单卡单机训练时出现报错

Question

单卡单机训练时出现报错

AD122583SD opened this issue a year ago · comments

单卡单机训练时
python -m torch.distributed.launch --nproc_per_node=1 tools/train_amp.py --config configs/bisenetv2_city.py

出现报错
usage: train_amp.py [-h] [--config CONFIG] [--finetune-from FINETUNE_FROM]
train_amp.py: error: unrecognized arguments: --local_rank=0
ERROR:torch.distributed.elastic.multiprocessing.api:failed (exitcode: 2) local_rank: 0 (pid: 24379) of binary: /home/cby/anaconda3/envs/bisenet/bin/python
请问有什么办法解决吗

CoinCheung · Answer 1 · Wed Feb 15 2023 10:20:22 GMT+0800 (China Standard Time)

Try this:

torchrun --nproc_per_node=1 tools/train_amp.py --config configs/bisenetv2_city.py

AtaraxyAdong · Answer 2 · Wed Feb 15 2023 19:22:10 GMT+0800 (China Standard Time)

Hello. I have a similar problem when training on a single machine with a single card,
but when I run torchrun --nproc_per_node=1 tools/train_amp.py --config configs/bisenetv2_city.py, it reports an error of failed to create process..
I've searched for a solution, but it didn't work. I would like to ask if there is any solution to this problem.

AD122583SD · Answer 3 · Thu Feb 16 2023 08:37:10 GMT+0800 (China Standard Time)

Thank you very much for your guidance and help. I haven't been able to solve this problem yet. I will continue to pay attention to this problem and try to solve it 趋离i ***@***.***  

…

------------------ 原始邮件 ------------------ 发件人: "CoinCheung/BiSeNet" ***@***.***>; 发送时间: 2023年2月15日(星期三) 晚上7:22 ***@***.***>; ***@***.******@***.***>; 主题: Re: [CoinCheung/BiSeNet] 单卡单机训练时出现报错 (Issue #290) Hello. I have a similar problem when training on a single machine with a single card, but when I run torchrun --nproc_per_node=1 tools/train_amp.py --config configs/bisenetv2_city.py, it reports an error of failed to create process.. I've searched for a solution, but it didn't work. I would like to ask if there is any solution to this problem. — Reply to this email directly, view it on GitHub, or unsubscribe. You are receiving this because you authored the thread.Message ID: ***@***.***>

CoinCheung · Answer 4 · Thu Feb 16 2023 19:05:19 GMT+0800 (China Standard Time)

@AtaraxyAdong @AD122583SD What is your platform like please? How did you launch training ? What is the error message like?

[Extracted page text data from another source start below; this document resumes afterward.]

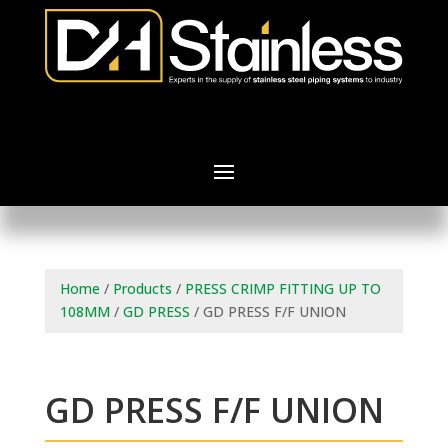
Home
/
Products
/
PRESS CRIMP FITTING UP TO
108MM
/
GD PRESS
/ GD PRESS F/F UNION
GD PRESS F/F UNION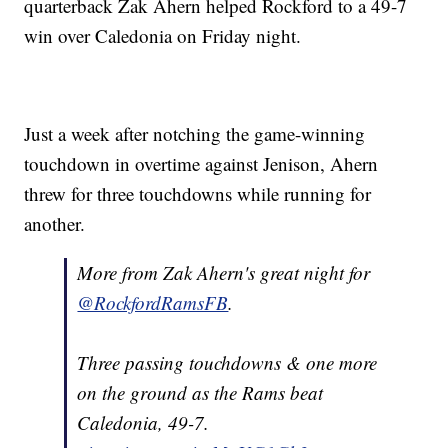
quarterback Zak Ahern helped Rockford to a 49-7
win over Caledonia on Friday night.
Just a week after notching the game-winning
touchdown in overtime against Jenison, Ahern
threw for three touchdowns while running for
another.
More from Zak Ahern's great night for
@RockfordRamsFB
.
Three passing touchdowns & one more
on the ground as the Rams beat
Caledonia, 49-7.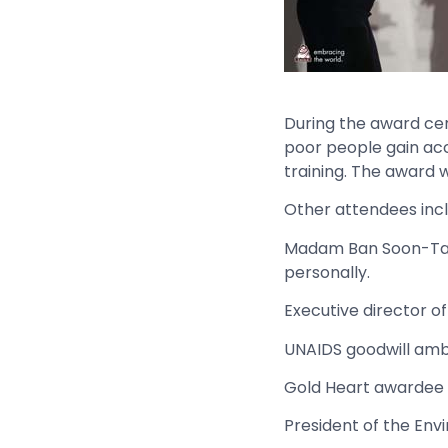
During the award ce
poor people gain acc
training. The award
Other attendees incl
Madam Ban Soon-Taek
personally.
Executive director of
UNAIDS goodwill amb
Gold Heart awardee
President of the Env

Please add CUDA_VISIBLE_DEVICES=0 if your machine has more than one gpus.

AtaraxyAdong · Answer 5 · Fri Feb 17 2023 13:03:34 GMT+0800 (China Standard Time)

@CoinCheung Thanks for your advice, I solved this problem.
The error message was only failed to create process. Later, I realized that the video memory of my machine was too small. After I changed to a machine with a larger video memory, it could run normally.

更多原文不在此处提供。